After a long road with constant repairs Roadtrek offered and came through with a replacement CS Adventurous. Even though it was a long process that was certainly stressful and aggravating, they did in the end deliver a replacement vehicle, and even offered an upgraded interior finish at no extra cost. While no company is ever perfect when dealing with customers, it was great to have Roadtrek finally offer a solution and I’m very appreciative.
I do have questions about this new coach, and getting an answer hasn’t been easy.
One of the main problems with the previous CS Adventurous I had, was the lackluster (at best) performance of the Alde radiant heating system. (See my previous posts) This new coach had a slightly redesigned layout, and while it’s heating much better than the last van, I question whether it was installed to proper manufacturer specifications and whether it’s working as efficiently as it should or could.
The previous system consisted of a loop of radiant tubing that ran around the coach, through convectors in various places along the way, and back to the boiler. Off of that main loop was a secondary loop that ran under the floor to warm the floor and provide additional radiating heat. For some reason, that system didn’t work – it could never heat the coach to a comfortable temperature, even after hours.
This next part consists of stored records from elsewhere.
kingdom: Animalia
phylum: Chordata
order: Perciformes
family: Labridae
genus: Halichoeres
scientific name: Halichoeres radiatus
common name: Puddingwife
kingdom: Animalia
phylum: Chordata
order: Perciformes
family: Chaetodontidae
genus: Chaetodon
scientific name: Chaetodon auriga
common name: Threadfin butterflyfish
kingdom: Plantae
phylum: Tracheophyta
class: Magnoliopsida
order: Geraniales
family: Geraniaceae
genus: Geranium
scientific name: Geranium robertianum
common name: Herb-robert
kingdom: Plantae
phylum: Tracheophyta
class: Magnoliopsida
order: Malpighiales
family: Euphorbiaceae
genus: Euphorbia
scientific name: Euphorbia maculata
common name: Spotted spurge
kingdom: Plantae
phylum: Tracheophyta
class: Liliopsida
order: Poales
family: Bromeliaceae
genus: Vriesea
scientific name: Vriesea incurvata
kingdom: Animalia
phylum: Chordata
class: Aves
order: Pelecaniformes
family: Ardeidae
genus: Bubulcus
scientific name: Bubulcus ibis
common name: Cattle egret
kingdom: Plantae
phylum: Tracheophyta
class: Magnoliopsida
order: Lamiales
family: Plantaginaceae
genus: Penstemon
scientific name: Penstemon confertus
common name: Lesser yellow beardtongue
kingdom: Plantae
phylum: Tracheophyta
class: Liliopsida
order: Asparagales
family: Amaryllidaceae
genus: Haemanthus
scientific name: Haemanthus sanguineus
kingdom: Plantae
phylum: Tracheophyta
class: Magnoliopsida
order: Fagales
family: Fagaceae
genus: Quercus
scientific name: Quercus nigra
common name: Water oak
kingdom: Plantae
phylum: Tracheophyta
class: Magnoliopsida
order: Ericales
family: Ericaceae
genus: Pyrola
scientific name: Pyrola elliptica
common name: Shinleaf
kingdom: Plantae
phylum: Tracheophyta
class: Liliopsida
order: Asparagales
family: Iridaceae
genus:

This new coach has a modified design. They added additional convectors, as well as an auxiliary fan that can be switched on and off to help circulate the heat from a set of convectors added toward the front of the van. While adding a fan to an otherwise silent radiant heating system is less than ideal, it is relatively quiet and does help to move the heat around.
The most curious change, and the thing that I’m still trying to get an answer on from the manufacturer, is the change to the main loop of radiant tubing. Instead of a main loop with a branch off that ran a second loop under the floor, this new system is a single loop – it runs out of the boiler, through the convectors, through the floor, and back to the boiler. The potential problem is the size of the piping used in the loop. The piping for the main loop runs around at 22mm thick, but it is then being reduced to 12mm when it enters and runs under the floor, and it is then enlarged again back to 22mm to reenter the boiler and complete the loop. Having experience with a home radiant heating and flooring system, as well as a very qualified engineer who designed that system, I question the reduction in diameter of the piping in the loop.
My first thought was to contact the manufacturer, Alde, and ask them if it’s acceptable practice to change pipe diameters in a loop. I had previously spoken with a representative from Alde about my first problematic van and system and figured they would be the best route to get an answer – if for nothing else, peace of mind that the system was designed and installed to their specifications and that the fact that I could practically fry eggs on the floor was a feature, not a bug. (In the previous van, the floor would never get warm – probably because it was just a branch off the main loop. In this new system, the floor was included in the main loop, so all that heated glycol was passing at it’s fully heated temperature through the floor.) Was the floor warm? You bet! Was I worried it might cause problems down the road if it was getting TOO warm? Yes.
Unfortunately, repeated calls and emails go unanswered from Alde and it’s apparently single person in the US who can answer questions about their product. Various forums talk about how helpful they are, but it’s been 3 months, and the only thing I’ve gotten was a quick email saying he was waiting to hear back from Roadtrek and would update me when he heard back. I’m still waiting.